Glittering coats, fluffy tutus, wild top hats and painted curly mustaches gave the Millennium Middle School track an almost Vaudevillian atmosphere last Wednesday. Sixth-grade students at the school donned the outrageous gear in preparation for a truly unique event in the school's history - a two-ring circus with students as the stars.

A group from the Livonia-based company, Cirque Amongus, visited Millennium on Wednesday morning and began a series of training and choreography sessions that culminated with the students planning and executing their own acts.

Millennium teacher Nancy Pantaleo brought the Cirque Amongus folks to the school after she obtained grants from the Michigan Humanities Council and the Michigan Council for Arts and Cultural Affairs to help pay for the program.

She said that when she heard about the group, she thought the skills they taught in their workshops could be of benefit to the students at Millennium, as many of those skills relate to the Habits of Mind emphasized by teachers and administrators.

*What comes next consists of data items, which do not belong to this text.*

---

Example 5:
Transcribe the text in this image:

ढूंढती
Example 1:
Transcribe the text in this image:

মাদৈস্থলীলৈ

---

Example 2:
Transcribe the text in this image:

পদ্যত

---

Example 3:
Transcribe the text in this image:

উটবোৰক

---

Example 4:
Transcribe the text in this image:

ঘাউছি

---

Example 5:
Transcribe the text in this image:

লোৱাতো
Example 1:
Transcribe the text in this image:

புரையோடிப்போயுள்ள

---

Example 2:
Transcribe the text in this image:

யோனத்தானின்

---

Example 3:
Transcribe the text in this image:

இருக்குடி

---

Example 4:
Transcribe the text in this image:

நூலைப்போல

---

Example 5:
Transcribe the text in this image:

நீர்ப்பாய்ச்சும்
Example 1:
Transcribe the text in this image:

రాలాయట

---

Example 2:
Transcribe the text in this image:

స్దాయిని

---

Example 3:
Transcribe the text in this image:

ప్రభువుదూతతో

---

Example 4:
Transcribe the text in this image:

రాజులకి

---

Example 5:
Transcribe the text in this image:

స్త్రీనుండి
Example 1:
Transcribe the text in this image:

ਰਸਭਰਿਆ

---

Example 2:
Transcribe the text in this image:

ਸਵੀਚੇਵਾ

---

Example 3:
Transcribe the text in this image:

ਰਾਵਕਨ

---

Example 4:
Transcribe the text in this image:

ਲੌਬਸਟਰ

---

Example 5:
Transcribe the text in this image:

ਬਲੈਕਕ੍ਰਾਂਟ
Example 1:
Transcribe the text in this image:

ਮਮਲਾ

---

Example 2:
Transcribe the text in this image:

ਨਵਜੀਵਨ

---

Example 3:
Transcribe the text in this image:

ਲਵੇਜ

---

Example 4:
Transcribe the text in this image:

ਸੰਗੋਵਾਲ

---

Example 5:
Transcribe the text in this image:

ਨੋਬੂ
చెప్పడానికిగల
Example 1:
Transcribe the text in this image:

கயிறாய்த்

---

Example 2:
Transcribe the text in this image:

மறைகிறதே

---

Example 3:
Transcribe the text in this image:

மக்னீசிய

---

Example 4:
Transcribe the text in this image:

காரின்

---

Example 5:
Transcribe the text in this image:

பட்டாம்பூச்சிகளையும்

"The unicycle is the best example of persistence. They try and try and they don't give up," Pantaleo said. "For the kids, they find out they have a lot more capabilities than they thought. Everybody was able to master something."

In the morning, the kids divided into groups and went through a series of 10 workshops each emphasizing on a different skill for circus performers. Experienced circus performers from Cirque Amongus gave instruction and encouragement as the kids learned the ropes of clowning around.

Students learned how to swing from a trapeze, how to walk a tight rope and how to juggle while balancing on a giant wooden ball, among other activities.

After each student had gone through every workshop, the kids chose a skill that they wanted to perform and worked out the details of a 3-minute act with the help of their classmates and a parent volunteer.

Shortly after 1 p.m., the big show began, as students performed their acts to an enthusiastic audience of their classmates, parents, teachers and siblings.

Student Jessica Knapp performed on the trapeze. She said the whole day was a fun challenge, as mapping out her group's performance involved the difficult task of coordinating many complex movements in just one hour.

"We do flips and we have a real cool ending pose," Knapp said, just before her performance. "It's been a lot of fun."

Pantaleo said that she raised $780 through the two grants after authoring the applications with the help of the Circus Amongus group. Her successful applications earned a congratulatory letter from Senator Carl Levin's office.

The Millennium PTO pitched in $500 and each student paid a $5 fee for participating. And while the effort of raising the money and coordinating the actual event was an arduous one, Pantaleo said she thought the success of the event made it well worth the cost.

"If we took them on a field trip, the cost would be the same," Pantaleo said. "With this, they get to learn and we bring the field trip to them."